Stored entries:
>>>
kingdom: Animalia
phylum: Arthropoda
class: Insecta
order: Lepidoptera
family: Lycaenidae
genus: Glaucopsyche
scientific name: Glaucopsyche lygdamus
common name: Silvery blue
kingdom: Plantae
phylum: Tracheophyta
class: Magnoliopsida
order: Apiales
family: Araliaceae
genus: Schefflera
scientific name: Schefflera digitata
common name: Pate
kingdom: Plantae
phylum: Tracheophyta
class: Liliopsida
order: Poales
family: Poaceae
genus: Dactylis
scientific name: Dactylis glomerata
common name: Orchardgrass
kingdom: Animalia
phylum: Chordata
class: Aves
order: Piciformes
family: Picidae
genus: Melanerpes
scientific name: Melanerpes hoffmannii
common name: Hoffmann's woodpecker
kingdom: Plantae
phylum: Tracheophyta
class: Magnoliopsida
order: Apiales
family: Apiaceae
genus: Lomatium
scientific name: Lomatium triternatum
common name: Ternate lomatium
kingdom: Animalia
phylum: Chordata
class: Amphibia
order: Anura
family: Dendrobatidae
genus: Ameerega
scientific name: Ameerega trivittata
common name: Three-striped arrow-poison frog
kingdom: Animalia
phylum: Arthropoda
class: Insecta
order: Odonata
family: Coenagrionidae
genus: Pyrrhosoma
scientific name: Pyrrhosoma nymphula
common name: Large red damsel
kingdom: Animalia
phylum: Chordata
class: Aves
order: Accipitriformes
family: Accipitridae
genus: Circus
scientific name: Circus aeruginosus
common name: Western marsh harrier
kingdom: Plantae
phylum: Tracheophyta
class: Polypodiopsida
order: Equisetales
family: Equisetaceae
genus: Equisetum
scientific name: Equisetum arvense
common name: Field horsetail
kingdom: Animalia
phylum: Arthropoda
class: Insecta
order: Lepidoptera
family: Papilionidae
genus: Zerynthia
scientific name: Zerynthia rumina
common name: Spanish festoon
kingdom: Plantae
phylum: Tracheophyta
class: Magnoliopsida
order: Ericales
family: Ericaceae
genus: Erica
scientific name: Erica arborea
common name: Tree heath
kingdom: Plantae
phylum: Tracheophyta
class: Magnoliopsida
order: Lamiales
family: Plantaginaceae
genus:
<<<
■ Work to complete ■
Write out every one of the lines above word for word, without changing anything.

■ Expected answer ■
kingdom: Animalia
phylum: Arthropoda
class: Insecta
order: Lepidoptera
family: Lycaenidae
genus: Glaucopsyche
scientific name: Glaucopsyche lygdamus
common name: Silvery blue
kingdom: Plantae
phylum: Tracheophyta
class: Magnoliopsida
order: Apiales
family: Araliaceae
genus: Schefflera
scientific name: Schefflera digitata
common name: Pate
kingdom: Plantae
phylum: Tracheophyta
class: Liliopsida
order: Poales
family: Poaceae
genus: Dactylis
scientific name: Dactylis glomerata
common name: Orchardgrass
kingdom: Animalia
phylum: Chordata
class: Aves
order: Piciformes
family: Picidae
genus: Melanerpes
scientific name: Melanerpes hoffmannii
common name: Hoffmann's woodpecker
kingdom: Plantae
phylum: Tracheophyta
class: Magnoliopsida
order: Apiales
family: Apiaceae
genus: Lomatium
scientific name: Lomatium triternatum
common name: Ternate lomatium
kingdom: Animalia
phylum: Chordata
class: Amphibia
order: Anura
family: Dendrobatidae
genus: Ameerega
scientific name: Ameerega trivittata
common name: Three-striped arrow-poison frog
kingdom: Animalia
phylum: Arthropoda
class: Insecta
order: Odonata
family: Coenagrionidae
genus: Pyrrhosoma
scientific name: Pyrrhosoma nymphula
common name: Large red damsel
kingdom: Animalia
phylum: Chordata
class: Aves
order: Accipitriformes
family: Accipitridae
genus: Circus
scientific name: Circus aeruginosus
common name: Western marsh harrier
kingdom: Plantae
phylum: Tracheophyta
class: Polypodiopsida
order: Equisetales
family: Equisetaceae
genus: Equisetum
scientific name: Equisetum arvense
common name: Field horsetail
kingdom: Animalia
phylum: Arthropoda
class: Insecta
order: Lepidoptera
family: Papilionidae
genus: Zerynthia
scientific name: Zerynthia rumina
common name: Spanish festoon
kingdom: Plantae
phylum: Tracheophyta
class: Magnoliopsida
order: Ericales
family: Ericaceae
genus: Erica
scientific name: Erica arborea
common name: Tree heath
kingdom: Plantae
phylum: Tracheophyta
class: Magnoliopsida
order: Lamiales
family: Plantaginaceae
genus:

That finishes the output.